**Provided data**
════════════════
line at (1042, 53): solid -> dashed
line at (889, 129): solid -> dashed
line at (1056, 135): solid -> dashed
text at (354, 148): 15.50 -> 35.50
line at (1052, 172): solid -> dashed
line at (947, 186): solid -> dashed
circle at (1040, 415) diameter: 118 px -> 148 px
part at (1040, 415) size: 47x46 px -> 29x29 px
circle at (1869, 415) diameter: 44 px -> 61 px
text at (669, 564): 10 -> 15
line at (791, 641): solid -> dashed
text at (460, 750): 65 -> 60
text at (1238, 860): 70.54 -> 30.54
════════════════
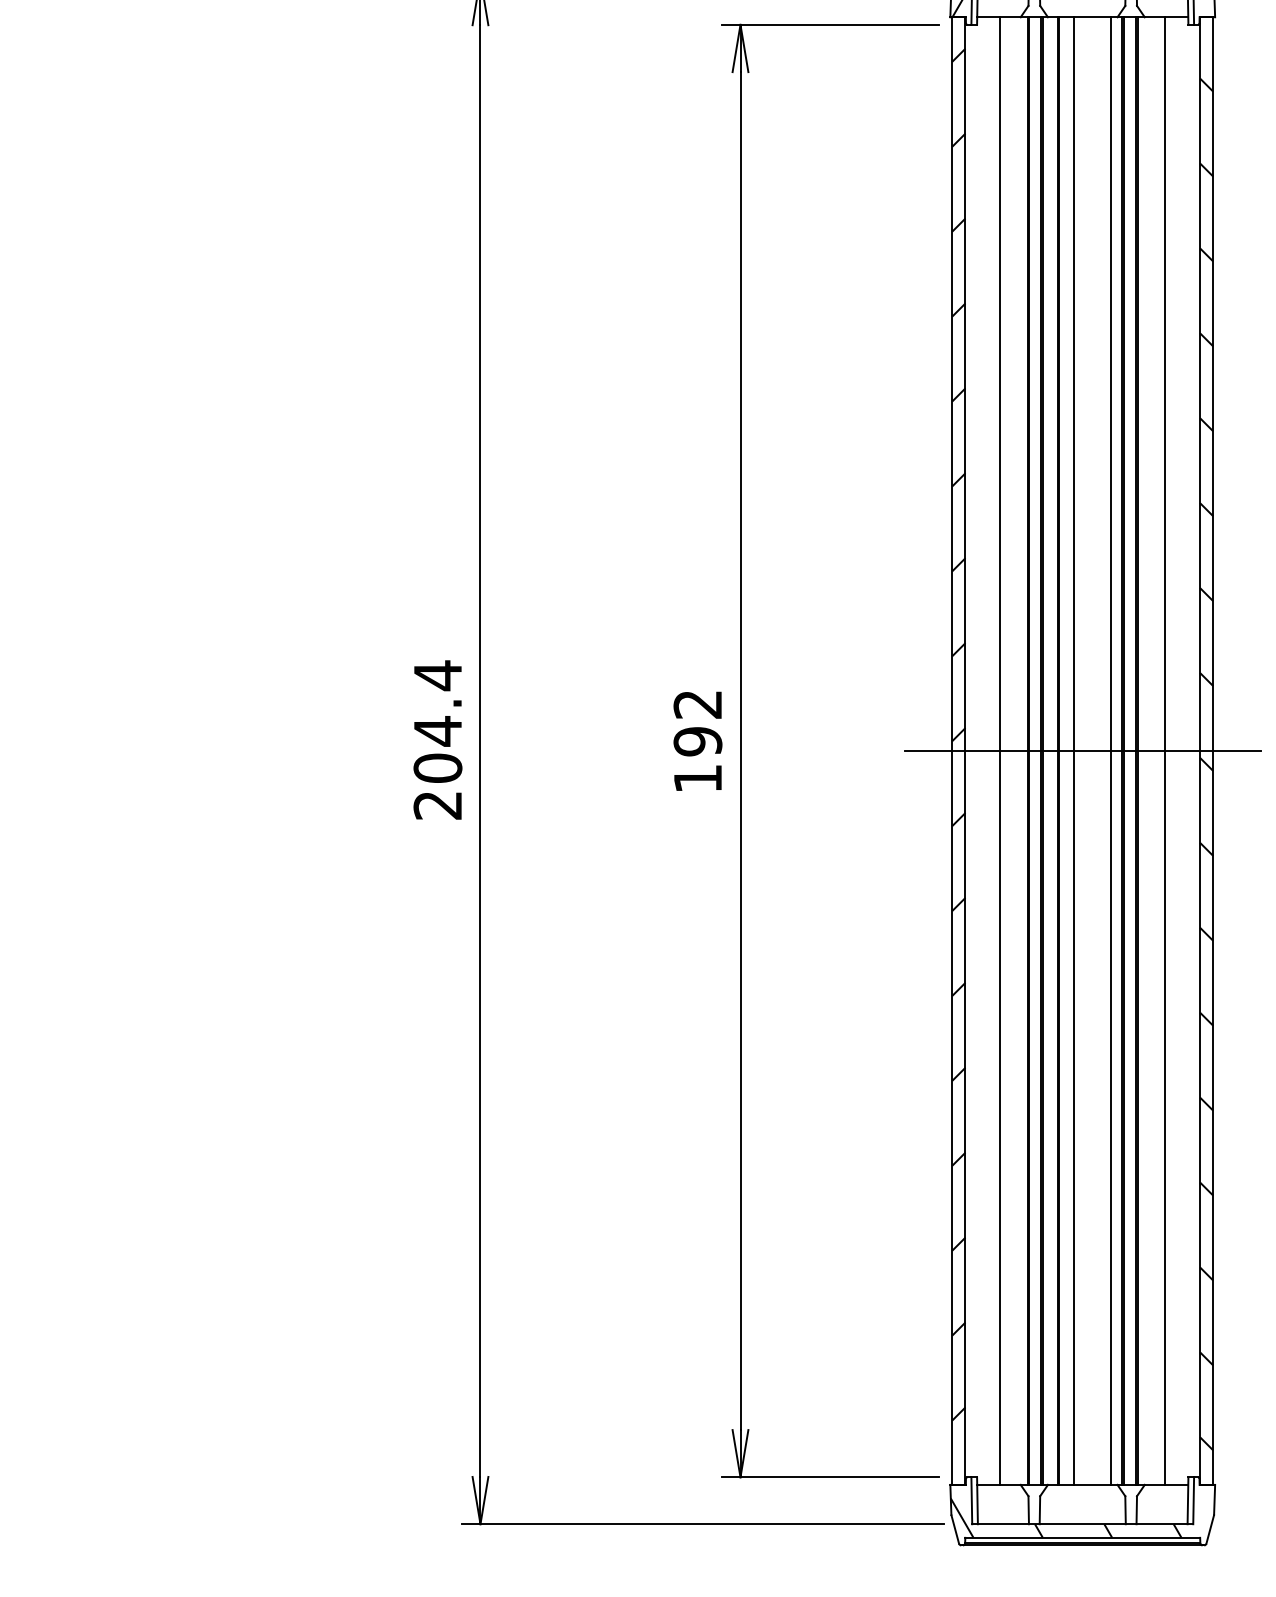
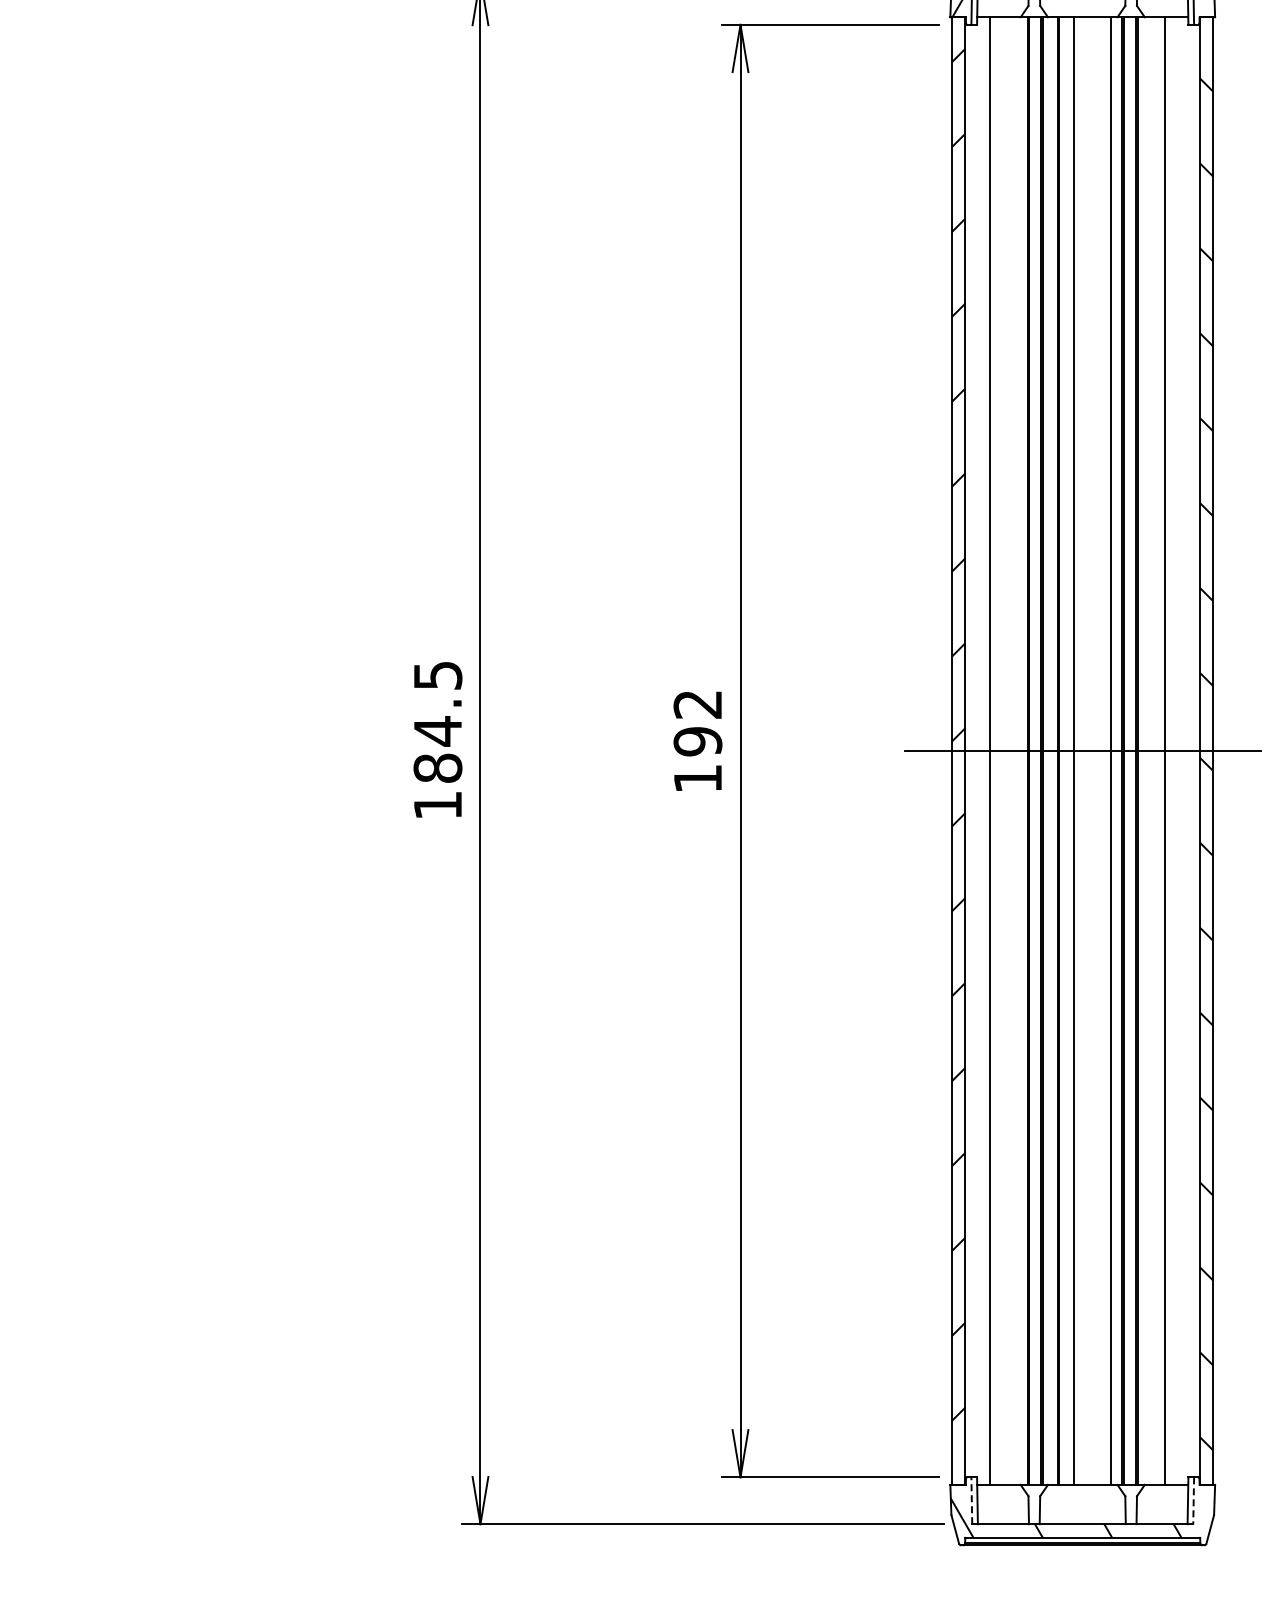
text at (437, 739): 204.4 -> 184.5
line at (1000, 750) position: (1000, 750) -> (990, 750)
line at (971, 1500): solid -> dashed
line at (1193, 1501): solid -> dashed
════════════════
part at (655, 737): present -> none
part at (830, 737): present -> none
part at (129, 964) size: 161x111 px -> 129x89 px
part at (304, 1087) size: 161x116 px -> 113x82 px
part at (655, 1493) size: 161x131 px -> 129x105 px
════════════════
Copy out every line of the material, from the one containing "line at (1042, 53): solid -> dashed" down to the one containing "text at (1238, 860): 70.54 -> 30.54", including both.

line at (1042, 53): solid -> dashed
line at (889, 129): solid -> dashed
line at (1056, 135): solid -> dashed
text at (354, 148): 15.50 -> 35.50
line at (1052, 172): solid -> dashed
line at (947, 186): solid -> dashed
circle at (1040, 415) diameter: 118 px -> 148 px
part at (1040, 415) size: 47x46 px -> 29x29 px
circle at (1869, 415) diameter: 44 px -> 61 px
text at (669, 564): 10 -> 15
line at (791, 641): solid -> dashed
text at (460, 750): 65 -> 60
text at (1238, 860): 70.54 -> 30.54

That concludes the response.